1.2.1 FTBFS on mips (tests failures)
onlyjob opened this issue · 5 comments
1.2.1 introduced regression(s) causing some tests to fail on all mips architectures:
https://buildd.debian.org/status/package.php?p=dumb-init&suite=sid
https://buildd.debian.org/status/fetch.php?pkg=dumb-init&arch=mips&ver=1.2.1-1&stamp=1516150508&raw=0
https://buildd.debian.org/status/fetch.php?pkg=dumb-init&arch=mips64el&ver=1.2.1-1&stamp=1516150192&raw=0
https://buildd.debian.org/status/fetch.php?pkg=dumb-init&arch=mipsel&ver=1.2.1-1&stamp=1516150253&raw=0
Thanks for reporting this! My guess is that this is a test flake (or similar) since there's barely any code changes between 1.2.0 and 1.2.1 (just a one-line bugfix), but it's hard to say for sure. Unfortunately I'm not really sure how to test this without access to a mips machine (looks like maybe QEMU could work?).
Is it possible to rerun the build on mips* to check if it's failing consistently or just flaky?
I don't have access to any mips hardware... I think tests fail consistently as all mips architectures are affected (not just one or any two)...
1.2.2 is even worse, it fails on armel and armhf as well: https://buildd.debian.org/status/package.php?p=dumb-init&suite=sid
That's really odd... I was almost certain 1.2.2 would improve things since it includes #174 which was causing some test flakiness for us, especially in some environments like Travis.
Linking in a specific build log: https://buildd.debian.org/status/fetch.php?pkg=dumb-init&arch=armel&ver=1.2.2-1&stamp=1548572571&raw=0 (not sure if these logs are kept forever, so I've also backed it up here).

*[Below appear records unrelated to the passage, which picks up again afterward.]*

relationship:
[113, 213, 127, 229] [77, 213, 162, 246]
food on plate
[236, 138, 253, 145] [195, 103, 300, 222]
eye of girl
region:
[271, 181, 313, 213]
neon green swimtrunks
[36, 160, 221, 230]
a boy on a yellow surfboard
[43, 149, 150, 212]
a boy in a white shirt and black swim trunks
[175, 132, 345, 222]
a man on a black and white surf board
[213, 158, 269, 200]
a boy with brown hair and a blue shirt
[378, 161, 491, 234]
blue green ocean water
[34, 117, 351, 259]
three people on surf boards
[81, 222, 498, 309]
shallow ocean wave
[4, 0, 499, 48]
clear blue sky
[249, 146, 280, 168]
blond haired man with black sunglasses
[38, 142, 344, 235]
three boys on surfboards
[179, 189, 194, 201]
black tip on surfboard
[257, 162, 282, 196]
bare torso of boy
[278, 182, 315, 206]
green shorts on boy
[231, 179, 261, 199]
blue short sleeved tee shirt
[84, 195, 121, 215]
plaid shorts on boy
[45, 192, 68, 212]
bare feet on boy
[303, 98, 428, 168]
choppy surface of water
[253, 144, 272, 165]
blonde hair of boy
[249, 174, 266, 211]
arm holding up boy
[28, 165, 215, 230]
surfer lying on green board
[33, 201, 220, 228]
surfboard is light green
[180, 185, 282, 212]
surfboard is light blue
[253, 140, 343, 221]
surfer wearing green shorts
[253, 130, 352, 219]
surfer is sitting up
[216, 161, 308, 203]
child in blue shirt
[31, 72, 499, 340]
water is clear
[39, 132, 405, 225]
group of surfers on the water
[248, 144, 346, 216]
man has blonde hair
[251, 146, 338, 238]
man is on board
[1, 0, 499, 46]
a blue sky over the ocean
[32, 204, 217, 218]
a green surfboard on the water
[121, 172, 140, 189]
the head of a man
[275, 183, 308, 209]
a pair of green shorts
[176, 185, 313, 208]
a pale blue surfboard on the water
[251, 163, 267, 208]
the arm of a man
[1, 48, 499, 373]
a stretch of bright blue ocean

The captured stderr for the failed test is kind of interesting:
[dumb-init] Running in debug mode.
[dumb-init] Unable to detach from controlling tty (errno=25 Inappropriate ioctl for device).
[dumb-init] Child spawned with PID 9146.
[dumb-init] Unable to attach to controlling tty (errno=25 Inappropriate ioctl for device).
[dumb-init] setsid complete.
[dumb-init] Received signal 17.
[dumb-init] A child with PID 9146 exited with exit status 0.
[dumb-init] Forwarded signal 15 to children.
[dumb-init] Child exited with status 0. Goodbye.
Both of the tracebacks look like this:
# read a line from print_signals, figure out its pid
line = proc.stdout.readline()
match = re.match(b'ready \(pid: ([0-9]+)\)\n', line)
> assert match, line
E AssertionError:
E assert None
Weird that there's an empty line that gets read, I wonder where that comes from...
Ultimately I don't know how we're going to try to fix this without being able to reproduce it locally, there's just not enough information in the log. Maybe I can try to rig something up with QEMU so that we can test on these architectures.
It looks like dumb-init is building everywhere now:
https://buildd.debian.org/status/package.php?p=dumb-init&suite=unstable
I suspect this patch helped: https://sources.debian.org/src/dumb-init/1.2.2-1.1/debian/patches/increase-test-sleep-time.patch/
(We also applied that here in 0708f27 so that patch can be dropped on the Debian side after the next release.)
Closing this out as I think this is fixed, let me know if I'm misunderstanding!